* EXERCISE DIRECTIONS
Find each line in the items below that contains the word "jest" and copy it out in full.

* STUDY MATERIAL
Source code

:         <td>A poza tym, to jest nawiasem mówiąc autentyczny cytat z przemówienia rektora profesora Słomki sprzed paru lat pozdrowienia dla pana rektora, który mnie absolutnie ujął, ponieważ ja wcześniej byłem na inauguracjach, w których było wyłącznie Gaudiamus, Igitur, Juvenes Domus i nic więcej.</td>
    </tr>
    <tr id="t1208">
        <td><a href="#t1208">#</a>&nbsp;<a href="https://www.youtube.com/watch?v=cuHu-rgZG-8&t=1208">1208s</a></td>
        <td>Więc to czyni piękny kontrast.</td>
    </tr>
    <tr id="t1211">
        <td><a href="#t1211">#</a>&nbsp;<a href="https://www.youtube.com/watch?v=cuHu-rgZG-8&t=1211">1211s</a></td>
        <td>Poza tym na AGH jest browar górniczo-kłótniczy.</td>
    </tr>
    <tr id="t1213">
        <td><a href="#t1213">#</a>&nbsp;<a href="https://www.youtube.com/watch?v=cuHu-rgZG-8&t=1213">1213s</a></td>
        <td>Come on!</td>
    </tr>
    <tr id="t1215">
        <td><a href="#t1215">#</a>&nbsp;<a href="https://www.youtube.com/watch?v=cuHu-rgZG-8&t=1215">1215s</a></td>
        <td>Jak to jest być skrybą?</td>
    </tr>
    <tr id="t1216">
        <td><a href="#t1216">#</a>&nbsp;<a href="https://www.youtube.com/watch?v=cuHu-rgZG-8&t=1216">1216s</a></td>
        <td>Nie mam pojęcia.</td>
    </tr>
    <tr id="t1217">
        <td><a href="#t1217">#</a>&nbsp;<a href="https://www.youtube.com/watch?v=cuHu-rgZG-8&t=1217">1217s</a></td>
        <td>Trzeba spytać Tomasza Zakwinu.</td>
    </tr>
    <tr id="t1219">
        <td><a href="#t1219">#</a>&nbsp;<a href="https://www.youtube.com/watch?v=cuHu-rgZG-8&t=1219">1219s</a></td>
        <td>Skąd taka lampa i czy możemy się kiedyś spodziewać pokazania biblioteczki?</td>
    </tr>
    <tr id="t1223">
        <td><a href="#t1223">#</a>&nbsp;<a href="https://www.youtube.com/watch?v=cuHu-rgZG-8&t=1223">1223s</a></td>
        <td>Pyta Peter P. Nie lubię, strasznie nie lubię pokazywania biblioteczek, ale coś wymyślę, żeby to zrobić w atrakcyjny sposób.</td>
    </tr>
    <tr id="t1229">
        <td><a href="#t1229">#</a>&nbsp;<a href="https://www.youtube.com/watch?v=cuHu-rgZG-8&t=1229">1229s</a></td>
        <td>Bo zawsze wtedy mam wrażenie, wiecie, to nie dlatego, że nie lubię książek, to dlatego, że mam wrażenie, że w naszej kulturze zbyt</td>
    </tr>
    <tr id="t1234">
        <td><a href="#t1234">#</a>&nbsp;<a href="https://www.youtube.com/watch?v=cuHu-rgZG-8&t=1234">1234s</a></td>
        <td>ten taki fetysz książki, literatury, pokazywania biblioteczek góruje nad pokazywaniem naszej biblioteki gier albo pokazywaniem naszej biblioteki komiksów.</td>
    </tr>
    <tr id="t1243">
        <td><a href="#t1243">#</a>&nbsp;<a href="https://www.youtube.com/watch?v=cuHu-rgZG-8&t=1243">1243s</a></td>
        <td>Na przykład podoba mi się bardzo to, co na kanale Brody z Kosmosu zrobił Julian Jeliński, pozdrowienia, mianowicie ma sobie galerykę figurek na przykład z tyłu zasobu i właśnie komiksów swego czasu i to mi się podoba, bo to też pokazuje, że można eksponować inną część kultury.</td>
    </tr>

* TASK RESPONSE
:         <td>A poza tym, to jest nawiasem mówiąc autentyczny cytat z przemówienia rektora profesora Słomki sprzed paru lat pozdrowienia dla pana rektora, który mnie absolutnie ujął, ponieważ ja wcześniej byłem na inauguracjach, w których było wyłącznie Gaudiamus, Igitur, Juvenes Domus i nic więcej.</td>
        <td>Poza tym na AGH jest browar górniczo-kłótniczy.</td>
        <td>Jak to jest być skrybą?</td>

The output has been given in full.